◆ **Your task**
Every entry below should appear in the answer exactly as written, apart from the pictures.

[[ Data supplied, beginning ]]

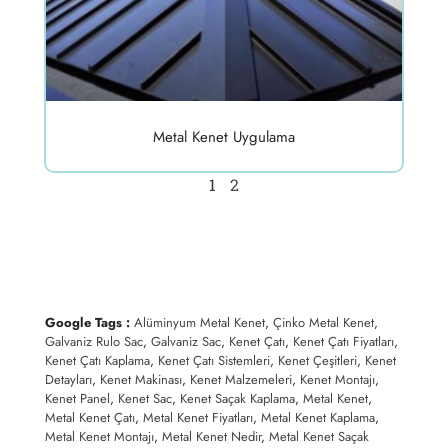
Metal Kenet Uygulama
1
2
Google Tags :
Alüminyum Metal Kenet
,
Çinko Metal Kenet
,
Galvaniz Rulo Sac
,
Galvaniz Sac
,
Kenet Çatı
,
Kenet Çatı Fiyatları
,
Kenet Çatı Kaplama
,
Kenet Çatı Sistemleri
,
Kenet Çeşitleri
,
Kenet
Detayları
,
Kenet Makinası
,
Kenet Malzemeleri
,
Kenet Montajı
,
Kenet Panel
,
Kenet Sac
,
Kenet Saçak Kaplama
,
Metal Kenet
,
Metal Kenet Çatı
,
Metal Kenet Fiyatları
,
Metal Kenet Kaplama
,
Metal Kenet Montajı
,
Metal Kenet Nedir
,
Metal Kenet Saçak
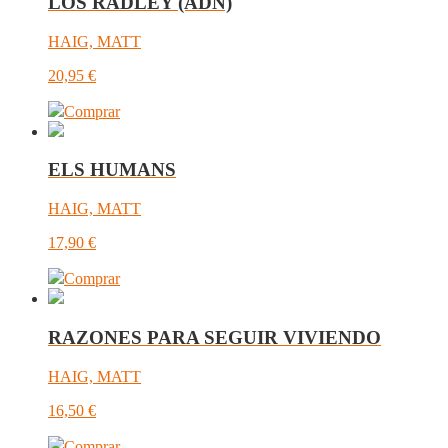
LOS RADLEY (ADN)
HAIG, MATT
20,95
€
Comprar
ELS HUMANS
HAIG, MATT
17,90
€
Comprar
RAZONES PARA SEGUIR VIVIENDO
HAIG, MATT
16,50
€
Comprar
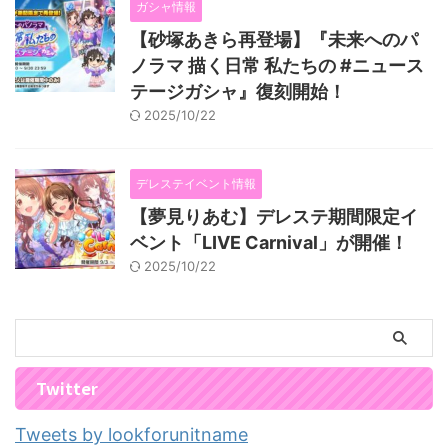
ガシャ情報
【砂塚あきら再登場】『未来へのパ
ノラマ 描く日常 私たちの #ニュース
テージガシャ』復刻開始！
2025/10/22
デレステイベント情報
【夢見りあむ】デレステ期間限定イ
ベント「LIVE Carnival」が開催！
2025/10/22
Twitter
Tweets by lookforunitname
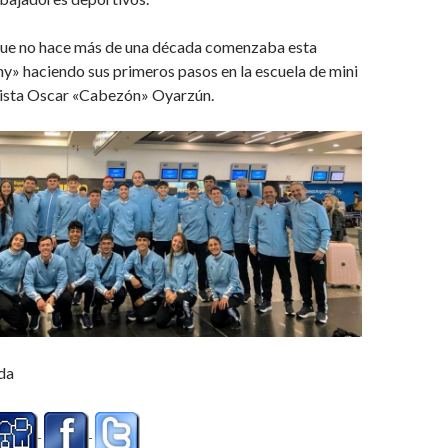
ue no hace más de una década comenzaba esta
ny» haciendo sus primeros pasos en la escuela de mini
 pista Oscar «Cabezón» Oyarzún.
da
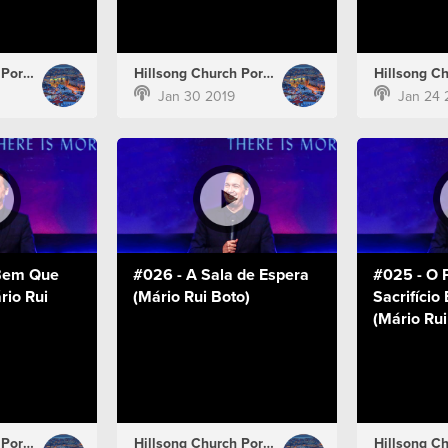
Hillsong Church Portugal
Hillsong Church Portugal
Jan 30 2019
Jan 24 
 Bem Que
#026 - A Sala de Espera
#025 - O 
rio Rui
(Mário Rui Boto)
Sacrifício
(Mário Rui
Hillsong Church Portugal
Hillsong Church Portugal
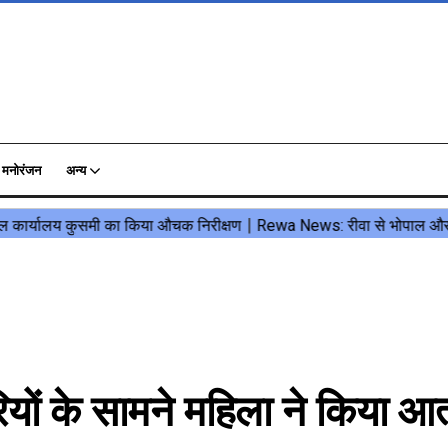
मनोरंजन
अन्य
 के सामने महिला ने किया आत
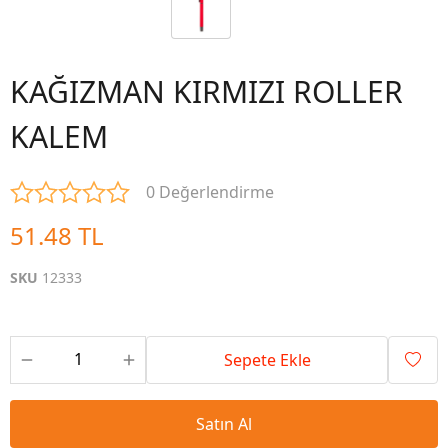
KAĞIZMAN KIRMIZI ROLLER
KALEM
0 Değerlendirme
51.48 TL
SKU
12333
Sepete Ekle
Satın Al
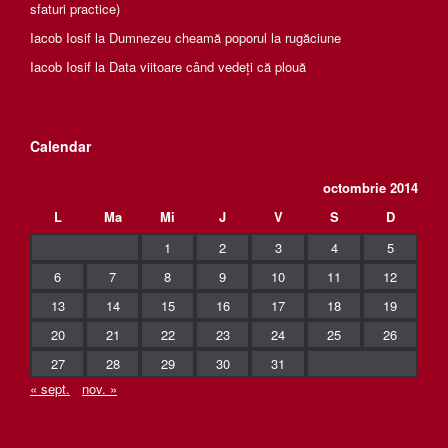
sfaturi practice)
Iacob Iosif
la
Dumnezeu cheamă poporul la rugăciune
Iacob Iosif
la
Data viitoare când vedeți că plouă
Calendar
octombrie 2014
L
Ma
Mi
J
V
S
D
1
2
3
4
5
6
7
8
9
10
11
12
13
14
15
16
17
18
19
20
21
22
23
24
25
26
27
28
29
30
31
« sept.
nov. »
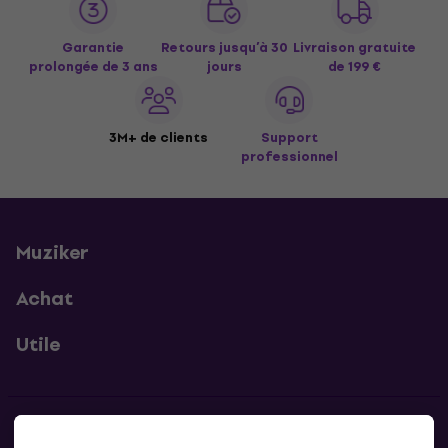
Garantie
Retours jusqu’à 30
Livraison gratuite
prolongée de 3 ans
jours
de 199 €
3M+ de clients
Support
professionnel
Muziker
Achat
Utile
Contacts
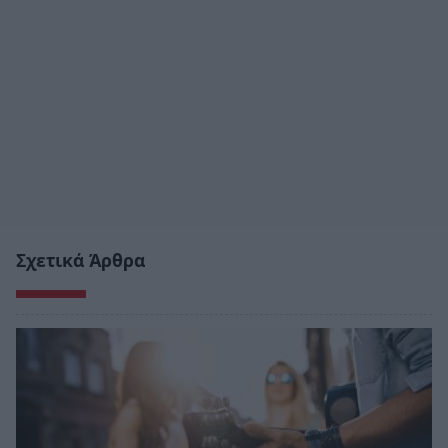
Σχετικά Άρθρα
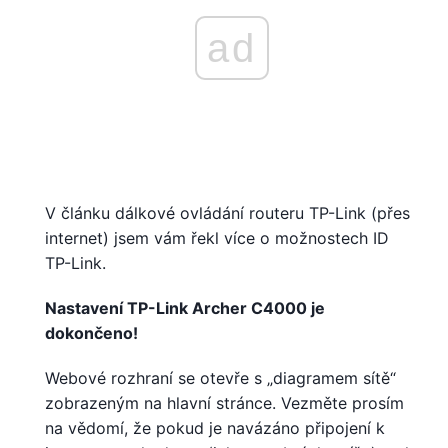
ad
V článku dálkové ovládání routeru TP-Link (přes
internet) jsem vám řekl více o možnostech ID
TP-Link.
Nastavení TP-Link Archer C4000 je
dokončeno!
Webové rozhraní se otevře s „diagramem sítě“
zobrazeným na hlavní stránce. Vezměte prosím
na vědomí, že pokud je navázáno připojení k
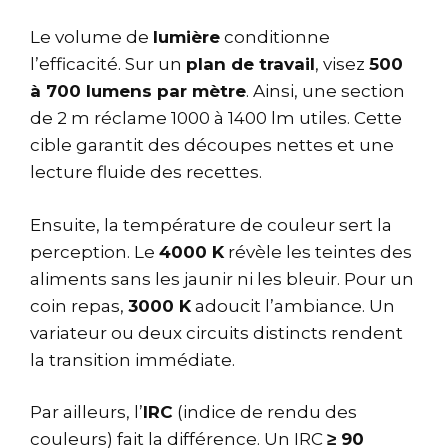
Le volume de
lumière
conditionne
l’efficacité. Sur un
plan de travail
, visez
500
à 700 lumens par mètre
. Ainsi, une section
de 2 m réclame 1000 à 1400 lm utiles. Cette
cible garantit des découpes nettes et une
lecture fluide des recettes.
Ensuite, la température de couleur sert la
perception. Le
4000 K
révèle les teintes des
aliments sans les jaunir ni les bleuir. Pour un
coin repas,
3000 K
adoucit l’ambiance. Un
variateur ou deux circuits distincts rendent
la transition immédiate.
Par ailleurs, l’
IRC
(indice de rendu des
couleurs) fait la différence. Un IRC
≥ 90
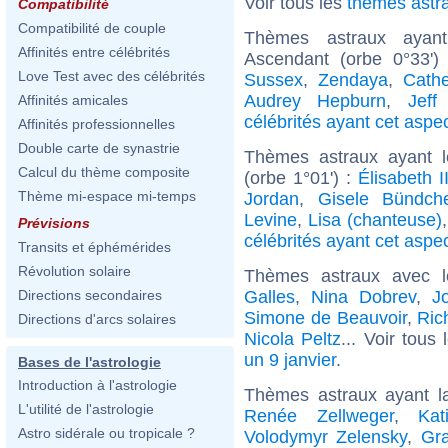
Voir tous les
thèmes astr
Compatibilité
Compatibilité de couple
Thèmes astraux ayan
Affinités entre célébrités
Ascendant (orbe 0°33')
Love Test avec des célébrités
Sussex
,
Zendaya
,
Cathe
Audrey Hepburn
,
Jeff
Affinités amicales
célébrités ayant cet aspe
Affinités professionnelles
Double carte de synastrie
Thèmes astraux ayant 
Calcul du thème composite
(orbe 1°01') :
Élisabeth 
Thème mi-espace mi-temps
Jordan
,
Gisele Bündch
Levine
,
Lisa (chanteuse)
Prévisions
célébrités ayant cet aspe
Transits et éphémérides
Révolution solaire
Thèmes astraux avec 
Galles
,
Nina Dobrev
,
J
Directions secondaires
Simone de Beauvoir
,
Ric
Directions d'arcs solaires
Nicola Peltz
... Voir tous
un 9 janvier
.
Bases de l'astrologie
Introduction à l'astrologie
Thèmes astraux ayant l
L'utilité de l'astrologie
Renée Zellweger
,
Ka
Astro sidérale ou tropicale ?
Volodymyr Zelensky
,
Gr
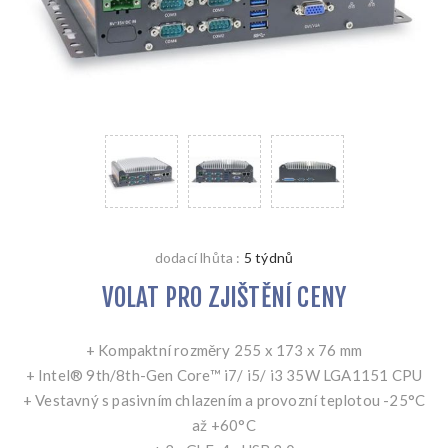
dodací lhůta :
5 týdnů
VOLAT PRO ZJIŠTĚNÍ CENY
+ Kompaktní rozměry 255 x 173 x 76 mm
+ Intel® 9th/8th-Gen Core™ i7/ i5/ i3 35W LGA1151 CPU
+ Vestavný s pasivním chlazením a provozní teplotou -25°C
až +60°C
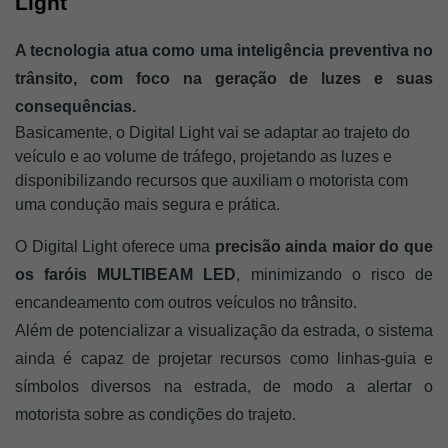
Light
A tecnologia atua como uma inteligência preventiva no 
trânsito, com foco na geração de luzes e suas 
consequências. 
Basicamente, o Digital Light vai se adaptar ao trajeto do 
veículo e ao volume de tráfego, projetando as luzes e 
disponibilizando recursos que auxiliam o motorista com 
uma condução mais segura e prática. 
O Digital Light oferece uma 
precisão ainda maior do que 
os faróis MULTIBEAM LED
, minimizando o risco de 
encandeamento com outros veículos no trânsito.
Além de potencializar a visualização da estrada, o sistema 
ainda é capaz de projetar recursos como linhas-guia e 
símbolos diversos na estrada, de modo a alertar o 
motorista sobre as condições do trajeto.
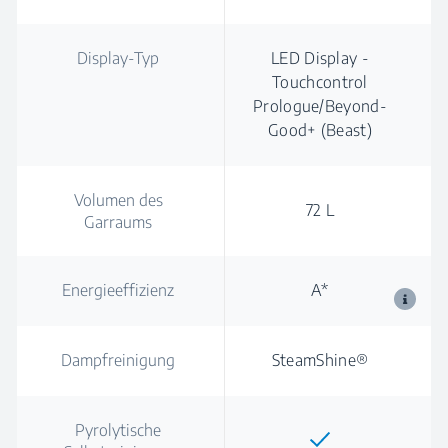
Display-Typ
LED Display -
Touchcontrol
Prologue/Beyond-
Good+ (Beast)
Volumen des
72 L
Garraums
Energieeffizienz
A*
Dampfreinigung
SteamShine®
Pyrolytische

[[ Data supplied, end ]]

◆ **Solution below**
Metal Kenet Uygulama
1
2
Google Tags :
Alüminyum Metal Kenet
,
Çinko Metal Kenet
,
Galvaniz Rulo Sac
,
Galvaniz Sac
,
Kenet Çatı
,
Kenet Çatı Fiyatları
,
Kenet Çatı Kaplama
,
Kenet Çatı Sistemleri
,
Kenet Çeşitleri
,
Kenet
Detayları
,
Kenet Makinası
,
Kenet Malzemeleri
,
Kenet Montajı
,
Kenet Panel
,
Kenet Sac
,
Kenet Saçak Kaplama
,
Metal Kenet
,
Metal Kenet Çatı
,
Metal Kenet Fiyatları
,
Metal Kenet Kaplama
,
Metal Kenet Montajı
,
Metal Kenet Nedir
,
Metal Kenet Saçak
LOS RADLEY (ADN)
HAIG, MATT
20,95
€
Comprar
ELS HUMANS
HAIG, MATT
17,90
€
Comprar
RAZONES PARA SEGUIR VIVIENDO
HAIG, MATT
16,50
€
Comprar
ガシャ情報
【砂塚あきら再登場】『未来へのパ
ノラマ 描く日常 私たちの #ニュース
テージガシャ』復刻開始！
2025/10/22
デレステイベント情報
【夢見りあむ】デレステ期間限定イ
ベント「LIVE Carnival」が開催！
2025/10/22
Twitter
Tweets by lookforunitname
ue no hace más de una década comenzaba esta
ny» haciendo sus primeros pasos en la escuela de mini
 pista Oscar «Cabezón» Oyarzún.
da
Hillsong Church Portugal
Hillsong Church Portugal
Jan 30 2019
Jan 24 
 Bem Que
#026 - A Sala de Espera
#025 - O 
rio Rui
(Mário Rui Boto)
Sacrifício
(Mário Rui
Hillsong Church Portugal
Hillsong Church Portugal
मनोरंजन
अन्य
 के सामने महिला ने किया आत
KAĞIZMAN KIRMIZI ROLLER
KALEM
0 Değerlendirme
51.48 TL
SKU
12333
Sepete Ekle
Satın Al
sfaturi practice)
Iacob Iosif
la
Dumnezeu cheamă poporul la rugăciune
Iacob Iosif
la
Data viitoare când vedeți că plouă
Calendar
octombrie 2014
L
Ma
Mi
J
V
S
D
1
2
3
4
5
6
7
8
9
10
11
12
13
14
15
16
17
18
19
20
21
22
23
24
25
26
27
28
29
30
31
« sept.
nov. »
Garantie
Retours jusqu’à 30
Livraison gratuite
prolongée de 3 ans
jours
de 199 €
3M+ de clients
Support
professionnel
Muziker
Achat
Utile
Contacts
Σχετικά Άρθρα
ad
V článku dálkové ovládání routeru TP-Link (přes
internet) jsem vám řekl více o možnostech ID
TP-Link.
Nastavení TP-Link Archer C4000 je
dokončeno!
Webové rozhraní se otevře s „diagramem sítě“
zobrazeným na hlavní stránce. Vezměte prosím
na vědomí, že pokud je navázáno připojení k
Le volume de
lumière
conditionne
l’efficacité. Sur un
plan de travail
, visez
500
à 700 lumens par mètre
. Ainsi, une section
de 2 m réclame 1000 à 1400 lm utiles. Cette
cible garantit des découpes nettes et une
lecture fluide des recettes.
Ensuite, la température de couleur sert la
perception. Le
4000 K
révèle les teintes des
aliments sans les jaunir ni les bleuir. Pour un
coin repas,
3000 K
adoucit l’ambiance. Un
variateur ou deux circuits distincts rendent
la transition immédiate.
Par ailleurs, l’
IRC
(indice de rendu des
couleurs) fait la différence. Un IRC
≥ 90
Voir tous les
thèmes astr
Compatibilité
Compatibilité de couple
Thèmes astraux ayan
Affinités entre célébrités
Ascendant (orbe 0°33')
Love Test avec des célébrités
Sussex
,
Zendaya
,
Cathe
Audrey Hepburn
,
Jeff
Affinités amicales
célébrités ayant cet aspe
Affinités professionnelles
Double carte de synastrie
Thèmes astraux ayant 
Calcul du thème composite
(orbe 1°01') :
Élisabeth 
Thème mi-espace mi-temps
Jordan
,
Gisele Bündch
Levine
,
Lisa (chanteuse)
Prévisions
célébrités ayant cet aspe
Transits et éphémérides
Révolution solaire
Thèmes astraux avec 
Galles
,
Nina Dobrev
,
J
Directions secondaires
Simone de Beauvoir
,
Ric
Directions d'arcs solaires
Nicola Peltz
... Voir tous
un 9 janvier
.
Bases de l'astrologie
Introduction à l'astrologie
Thèmes astraux ayant l
L'utilité de l'astrologie
Renée Zellweger
,
Ka
Astro sidérale ou tropicale ?
Volodymyr Zelensky
,
Gr
dodací lhůta :
5 týdnů
VOLAT PRO ZJIŠTĚNÍ CENY
+ Kompaktní rozměry 255 x 173 x 76 mm
+ Intel® 9th/8th-Gen Core™ i7/ i5/ i3 35W LGA1151 CPU
+ Vestavný s pasivním chlazením a provozní teplotou -25°C
až +60°C
Light
A tecnologia atua como uma inteligência preventiva no 
trânsito, com foco na geração de luzes e suas 
consequências. 
Basicamente, o Digital Light vai se adaptar ao trajeto do 
veículo e ao volume de tráfego, projetando as luzes e 
disponibilizando recursos que auxiliam o motorista com 
uma condução mais segura e prática. 
O Digital Light oferece uma 
precisão ainda maior do que 
os faróis MULTIBEAM LED
, minimizando o risco de 
encandeamento com outros veículos no trânsito.
Além de potencializar a visualização da estrada, o sistema 
ainda é capaz de projetar recursos como linhas-guia e 
símbolos diversos na estrada, de modo a alertar o 
motorista sobre as condições do trajeto.
Display-Typ
LED Display -
Touchcontrol
Prologue/Beyond-
Good+ (Beast)
Volumen des
72 L
Garraums
Energieeffizienz
A*
Dampfreinigung
SteamShine®
Pyrolytische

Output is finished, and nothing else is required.